North Dakota: North Dakota’s leading economic indicator rose to a solid level for December. The overall index from a survey of supply managers in the state jumped to 57.1 from 55.3 in November. Components of the overall index for December were new orders at 50.7, production or sales at 48.3, delivery lead time at 86.8, employment at 55.6, and inventories at 43.8. "Pullbacks for manufacturers linked to agriculture were more than offset by expanding growth for manufacturers tied to energy. Energy growth in North Dakota continues to drive business conditions higher for transportation companies and construction firms,” said Goss. The 2014 North Dakota wish list includes: Continued low interest rates; The 2014 greatest economic risk: A significant upturn in the value of the U.S. dollar pushing agriculture commodity prices even lower.

Oklahoma: After slipping below growth neutral in the third quarter of 2013, Oklahoma’s Business Conditions Index is once again moving higher. The overall index, a leading economic indicator, from a survey of supply managers in the state jumped to 60.2 from 49.3 in November. Components of the December survey of supply managers in the state were new orders at 50.4, production or sales at 74.0, delivery lead time at 49.4, inventories at 74.7, and employment at 52.7. “Expansions for business services firms and durable goods manufacturers, including metal producers, more than offset pullbacks for nondurable goods producers such as food processers. According to recent survey results, growth for the first half of 2014 will be healthy for Oklahoma,” said Goss. The 2014 Oklahoma wish list includes: Continued low interest rates; The 2014 greatest economic risk: A significant upturn in lending rates that stifles the state’s construction sector.

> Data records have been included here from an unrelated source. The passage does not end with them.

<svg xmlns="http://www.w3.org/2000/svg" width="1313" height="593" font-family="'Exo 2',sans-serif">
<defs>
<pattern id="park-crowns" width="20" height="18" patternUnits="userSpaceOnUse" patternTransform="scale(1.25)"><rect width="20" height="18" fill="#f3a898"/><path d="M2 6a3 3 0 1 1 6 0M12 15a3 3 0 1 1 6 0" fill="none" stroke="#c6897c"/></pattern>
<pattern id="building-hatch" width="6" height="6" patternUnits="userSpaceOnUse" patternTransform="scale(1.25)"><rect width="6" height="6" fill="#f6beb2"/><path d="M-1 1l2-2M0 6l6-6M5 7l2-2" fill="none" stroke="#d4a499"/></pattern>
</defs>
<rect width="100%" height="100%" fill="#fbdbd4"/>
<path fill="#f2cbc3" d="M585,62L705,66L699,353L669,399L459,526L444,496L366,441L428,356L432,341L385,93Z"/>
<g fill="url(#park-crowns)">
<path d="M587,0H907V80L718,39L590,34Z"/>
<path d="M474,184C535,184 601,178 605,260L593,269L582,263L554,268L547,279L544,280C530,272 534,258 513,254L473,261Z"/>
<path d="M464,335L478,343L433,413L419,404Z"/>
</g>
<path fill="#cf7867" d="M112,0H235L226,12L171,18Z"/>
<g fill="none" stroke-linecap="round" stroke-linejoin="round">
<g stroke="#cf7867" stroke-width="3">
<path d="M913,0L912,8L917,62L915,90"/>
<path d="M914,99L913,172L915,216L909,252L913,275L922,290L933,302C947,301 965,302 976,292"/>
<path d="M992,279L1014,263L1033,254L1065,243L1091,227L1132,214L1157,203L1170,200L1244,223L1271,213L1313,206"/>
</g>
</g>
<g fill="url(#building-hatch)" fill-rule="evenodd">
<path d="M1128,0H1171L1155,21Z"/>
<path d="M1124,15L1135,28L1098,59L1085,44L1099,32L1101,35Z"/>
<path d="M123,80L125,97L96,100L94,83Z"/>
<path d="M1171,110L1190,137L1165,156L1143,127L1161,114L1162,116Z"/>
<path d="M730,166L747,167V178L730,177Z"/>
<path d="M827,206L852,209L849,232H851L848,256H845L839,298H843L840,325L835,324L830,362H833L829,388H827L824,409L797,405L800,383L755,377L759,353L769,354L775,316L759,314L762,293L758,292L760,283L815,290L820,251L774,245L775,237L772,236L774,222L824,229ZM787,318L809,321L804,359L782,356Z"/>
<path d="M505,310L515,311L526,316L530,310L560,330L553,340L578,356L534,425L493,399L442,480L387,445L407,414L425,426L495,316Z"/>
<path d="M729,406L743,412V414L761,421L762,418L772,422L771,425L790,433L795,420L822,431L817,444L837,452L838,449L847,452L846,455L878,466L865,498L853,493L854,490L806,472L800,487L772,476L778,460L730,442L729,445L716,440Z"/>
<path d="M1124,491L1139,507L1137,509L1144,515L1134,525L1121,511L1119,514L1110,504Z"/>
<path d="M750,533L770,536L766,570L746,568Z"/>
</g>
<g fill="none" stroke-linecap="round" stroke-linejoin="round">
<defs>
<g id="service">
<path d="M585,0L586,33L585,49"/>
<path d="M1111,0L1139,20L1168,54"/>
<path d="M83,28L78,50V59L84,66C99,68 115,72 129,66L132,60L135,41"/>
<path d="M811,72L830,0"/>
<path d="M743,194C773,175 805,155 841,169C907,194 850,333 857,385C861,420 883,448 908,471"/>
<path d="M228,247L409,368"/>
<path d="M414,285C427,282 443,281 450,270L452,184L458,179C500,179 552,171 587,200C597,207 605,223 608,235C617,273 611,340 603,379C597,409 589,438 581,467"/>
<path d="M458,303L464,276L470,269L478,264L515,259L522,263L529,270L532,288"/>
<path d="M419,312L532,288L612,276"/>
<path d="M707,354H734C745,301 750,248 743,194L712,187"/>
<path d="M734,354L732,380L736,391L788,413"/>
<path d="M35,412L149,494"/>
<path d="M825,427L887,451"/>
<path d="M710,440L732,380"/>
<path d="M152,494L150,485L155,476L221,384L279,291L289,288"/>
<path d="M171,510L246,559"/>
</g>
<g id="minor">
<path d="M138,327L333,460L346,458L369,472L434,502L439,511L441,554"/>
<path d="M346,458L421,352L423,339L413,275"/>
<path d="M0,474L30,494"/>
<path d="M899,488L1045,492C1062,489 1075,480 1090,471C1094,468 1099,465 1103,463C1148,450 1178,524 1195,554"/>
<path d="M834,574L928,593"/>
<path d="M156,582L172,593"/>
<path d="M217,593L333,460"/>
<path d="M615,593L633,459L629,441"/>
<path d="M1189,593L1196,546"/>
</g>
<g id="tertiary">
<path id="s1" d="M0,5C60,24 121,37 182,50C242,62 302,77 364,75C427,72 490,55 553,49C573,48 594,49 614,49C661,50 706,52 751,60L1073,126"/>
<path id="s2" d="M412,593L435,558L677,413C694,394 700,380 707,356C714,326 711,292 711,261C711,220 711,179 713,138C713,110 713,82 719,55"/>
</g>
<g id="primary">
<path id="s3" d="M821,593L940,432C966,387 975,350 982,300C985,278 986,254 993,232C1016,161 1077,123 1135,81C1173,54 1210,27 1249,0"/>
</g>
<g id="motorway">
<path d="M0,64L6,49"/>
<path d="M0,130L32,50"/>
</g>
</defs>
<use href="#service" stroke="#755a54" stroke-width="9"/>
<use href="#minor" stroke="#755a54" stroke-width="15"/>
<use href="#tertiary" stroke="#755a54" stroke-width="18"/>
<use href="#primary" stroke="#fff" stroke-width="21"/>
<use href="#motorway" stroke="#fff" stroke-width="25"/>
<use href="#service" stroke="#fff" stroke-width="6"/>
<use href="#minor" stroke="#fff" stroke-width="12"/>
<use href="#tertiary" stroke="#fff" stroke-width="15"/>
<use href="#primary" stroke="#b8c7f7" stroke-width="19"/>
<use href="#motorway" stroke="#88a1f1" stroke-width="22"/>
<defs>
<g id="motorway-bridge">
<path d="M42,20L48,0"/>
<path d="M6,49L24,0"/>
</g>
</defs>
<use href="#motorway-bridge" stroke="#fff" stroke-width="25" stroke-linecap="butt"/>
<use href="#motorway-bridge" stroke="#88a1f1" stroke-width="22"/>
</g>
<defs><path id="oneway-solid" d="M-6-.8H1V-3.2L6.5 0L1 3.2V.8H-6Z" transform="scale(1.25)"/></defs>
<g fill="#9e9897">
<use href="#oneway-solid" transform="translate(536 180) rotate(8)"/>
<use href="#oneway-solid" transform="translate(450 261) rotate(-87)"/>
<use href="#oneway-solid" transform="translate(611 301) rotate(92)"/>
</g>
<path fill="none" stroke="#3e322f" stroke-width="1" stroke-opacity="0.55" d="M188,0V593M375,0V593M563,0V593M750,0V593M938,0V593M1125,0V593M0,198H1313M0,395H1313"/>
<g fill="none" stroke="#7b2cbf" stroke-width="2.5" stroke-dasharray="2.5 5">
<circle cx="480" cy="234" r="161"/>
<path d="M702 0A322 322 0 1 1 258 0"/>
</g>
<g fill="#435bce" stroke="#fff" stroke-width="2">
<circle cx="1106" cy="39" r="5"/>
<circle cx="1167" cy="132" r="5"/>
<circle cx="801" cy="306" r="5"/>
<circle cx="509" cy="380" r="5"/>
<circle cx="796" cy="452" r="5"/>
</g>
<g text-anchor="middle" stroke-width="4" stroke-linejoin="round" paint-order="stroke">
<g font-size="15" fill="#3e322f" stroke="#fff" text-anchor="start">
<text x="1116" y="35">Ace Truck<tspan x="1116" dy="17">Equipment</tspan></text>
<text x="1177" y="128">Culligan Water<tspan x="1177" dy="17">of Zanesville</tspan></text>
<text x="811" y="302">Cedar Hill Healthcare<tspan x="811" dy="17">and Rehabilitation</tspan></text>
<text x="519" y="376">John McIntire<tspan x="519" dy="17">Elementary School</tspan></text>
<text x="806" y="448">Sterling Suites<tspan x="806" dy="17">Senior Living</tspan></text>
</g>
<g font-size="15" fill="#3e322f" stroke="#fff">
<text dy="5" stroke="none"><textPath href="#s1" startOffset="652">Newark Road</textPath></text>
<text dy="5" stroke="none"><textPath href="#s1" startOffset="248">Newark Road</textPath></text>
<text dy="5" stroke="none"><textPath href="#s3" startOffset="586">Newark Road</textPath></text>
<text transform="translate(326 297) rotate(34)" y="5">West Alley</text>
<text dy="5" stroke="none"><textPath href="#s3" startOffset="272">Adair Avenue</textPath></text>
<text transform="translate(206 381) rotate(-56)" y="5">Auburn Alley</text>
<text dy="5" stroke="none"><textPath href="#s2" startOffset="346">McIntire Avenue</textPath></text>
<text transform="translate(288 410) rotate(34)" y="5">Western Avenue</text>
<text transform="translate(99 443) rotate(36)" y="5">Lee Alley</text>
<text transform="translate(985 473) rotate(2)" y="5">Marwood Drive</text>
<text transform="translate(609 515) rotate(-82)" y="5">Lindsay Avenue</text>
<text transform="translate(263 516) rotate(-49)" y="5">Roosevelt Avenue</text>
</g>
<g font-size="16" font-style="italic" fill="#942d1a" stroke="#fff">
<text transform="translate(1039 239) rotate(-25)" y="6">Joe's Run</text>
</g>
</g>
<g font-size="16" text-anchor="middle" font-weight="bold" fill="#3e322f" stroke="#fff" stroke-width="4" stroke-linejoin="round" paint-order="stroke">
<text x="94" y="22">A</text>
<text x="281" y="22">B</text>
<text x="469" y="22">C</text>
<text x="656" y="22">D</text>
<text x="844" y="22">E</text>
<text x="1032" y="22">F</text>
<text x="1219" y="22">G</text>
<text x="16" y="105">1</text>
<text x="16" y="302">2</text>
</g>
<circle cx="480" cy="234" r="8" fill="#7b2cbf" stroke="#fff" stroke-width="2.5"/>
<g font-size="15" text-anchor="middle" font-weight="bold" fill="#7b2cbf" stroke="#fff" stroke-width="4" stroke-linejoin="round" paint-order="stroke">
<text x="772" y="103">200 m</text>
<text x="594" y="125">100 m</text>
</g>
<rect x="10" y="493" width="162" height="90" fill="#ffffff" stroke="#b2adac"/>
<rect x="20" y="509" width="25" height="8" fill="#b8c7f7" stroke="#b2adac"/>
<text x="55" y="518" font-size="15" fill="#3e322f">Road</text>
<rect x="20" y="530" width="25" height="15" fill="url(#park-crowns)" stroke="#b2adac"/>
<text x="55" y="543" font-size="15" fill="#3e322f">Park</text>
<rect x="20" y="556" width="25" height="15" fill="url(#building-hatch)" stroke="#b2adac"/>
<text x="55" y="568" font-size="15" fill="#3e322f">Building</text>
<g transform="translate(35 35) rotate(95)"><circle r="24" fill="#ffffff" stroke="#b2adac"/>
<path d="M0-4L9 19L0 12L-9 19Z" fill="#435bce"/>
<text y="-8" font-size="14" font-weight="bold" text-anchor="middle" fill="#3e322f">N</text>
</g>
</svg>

South Dakota: After moving below growth neutral in November of 2012, South Dakota’s leading economic indicator has been above growth neutral 50.0 each month since. The overall index expanded to 53.2 from November’s 52.3. Components of the index for December, a leading economic indicator, were new orders at 55.3, production or sales at 54.2, delivery lead time at 52.3, inventories at 52.0, and employment at 52.1. “Upturns in manufacturing sales continue to bolster job growth and increases in the hours worked for manufacturing sector. Growth for business services firms continues to spill over into the broader state economy. Economic growth for the first half of 2014 will be healthy according to recent surveys of supply managers in the state,” said Goss. The 2014 South Dakota wish list includes: Continued low interest rates; The 2014 greatest economic risk: A significant upturn in the value of the U.S. dollar pushing agriculture commodity prices even lower.

Survey results for January will be released on the first business day of next month, Feb. 3.